→ What is required: Copy each line below exactly and leave the pictures out.

Start of Extracted records

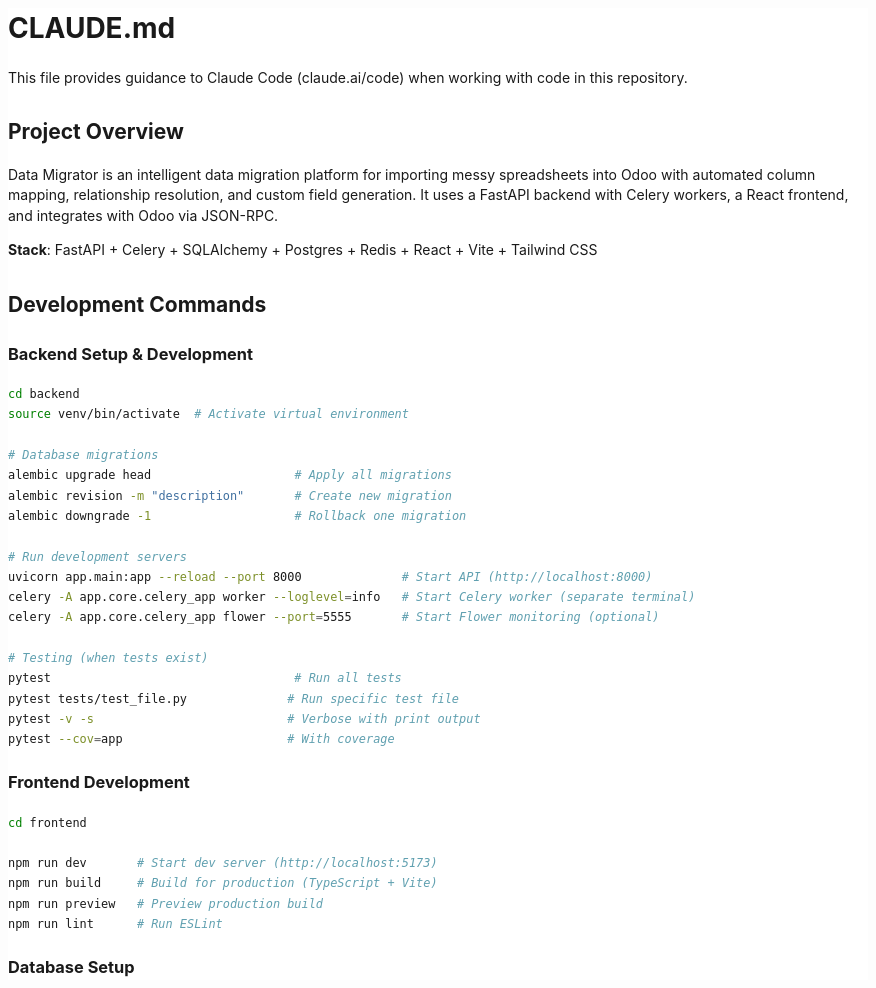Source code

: # CLAUDE.md

This file provides guidance to Claude Code (claude.ai/code) when working with code in this repository.

## Project Overview

Data Migrator is an intelligent data migration platform for importing messy spreadsheets into Odoo with automated column mapping, relationship resolution, and custom field generation. It uses a FastAPI backend with Celery workers, a React frontend, and integrates with Odoo via JSON-RPC.

**Stack**: FastAPI + Celery + SQLAlchemy + Postgres + Redis + React + Vite + Tailwind CSS

## Development Commands

### Backend Setup & Development

```bash
cd backend
source venv/bin/activate  # Activate virtual environment

# Database migrations
alembic upgrade head                    # Apply all migrations
alembic revision -m "description"       # Create new migration
alembic downgrade -1                    # Rollback one migration

# Run development servers
uvicorn app.main:app --reload --port 8000              # Start API (http://localhost:8000)
celery -A app.core.celery_app worker --loglevel=info   # Start Celery worker (separate terminal)
celery -A app.core.celery_app flower --port=5555       # Start Flower monitoring (optional)

# Testing (when tests exist)
pytest                                  # Run all tests
pytest tests/test_file.py              # Run specific test file
pytest -v -s                           # Verbose with print output
pytest --cov=app                       # With coverage
```

### Frontend Development

```bash
cd frontend

npm run dev       # Start dev server (http://localhost:5173)
npm run build     # Build for production (TypeScript + Vite)
npm run preview   # Preview production build
npm run lint      # Run ESLint
```

### Database Setup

End of Extracted records

→ Task solution:
Source code

: # CLAUDE.md

This file provides guidance to Claude Code (claude.ai/code) when working with code in this repository.

## Project Overview

Data Migrator is an intelligent data migration platform for importing messy spreadsheets into Odoo with automated column mapping, relationship resolution, and custom field generation. It uses a FastAPI backend with Celery workers, a React frontend, and integrates with Odoo via JSON-RPC.

**Stack**: FastAPI + Celery + SQLAlchemy + Postgres + Redis + React + Vite + Tailwind CSS

## Development Commands

### Backend Setup & Development

```bash
cd backend
source venv/bin/activate  # Activate virtual environment

# Database migrations
alembic upgrade head                    # Apply all migrations
alembic revision -m "description"       # Create new migration
alembic downgrade -1                    # Rollback one migration

# Run development servers
uvicorn app.main:app --reload --port 8000              # Start API (http://localhost:8000)
celery -A app.core.celery_app worker --loglevel=info   # Start Celery worker (separate terminal)
celery -A app.core.celery_app flower --port=5555       # Start Flower monitoring (optional)

# Testing (when tests exist)
pytest                                  # Run all tests
pytest tests/test_file.py              # Run specific test file
pytest -v -s                           # Verbose with print output
pytest --cov=app                       # With coverage
```

### Frontend Development

```bash
cd frontend

npm run dev       # Start dev server (http://localhost:5173)
npm run build     # Build for production (TypeScript + Vite)
npm run preview   # Preview production build
npm run lint      # Run ESLint
```

### Database Setup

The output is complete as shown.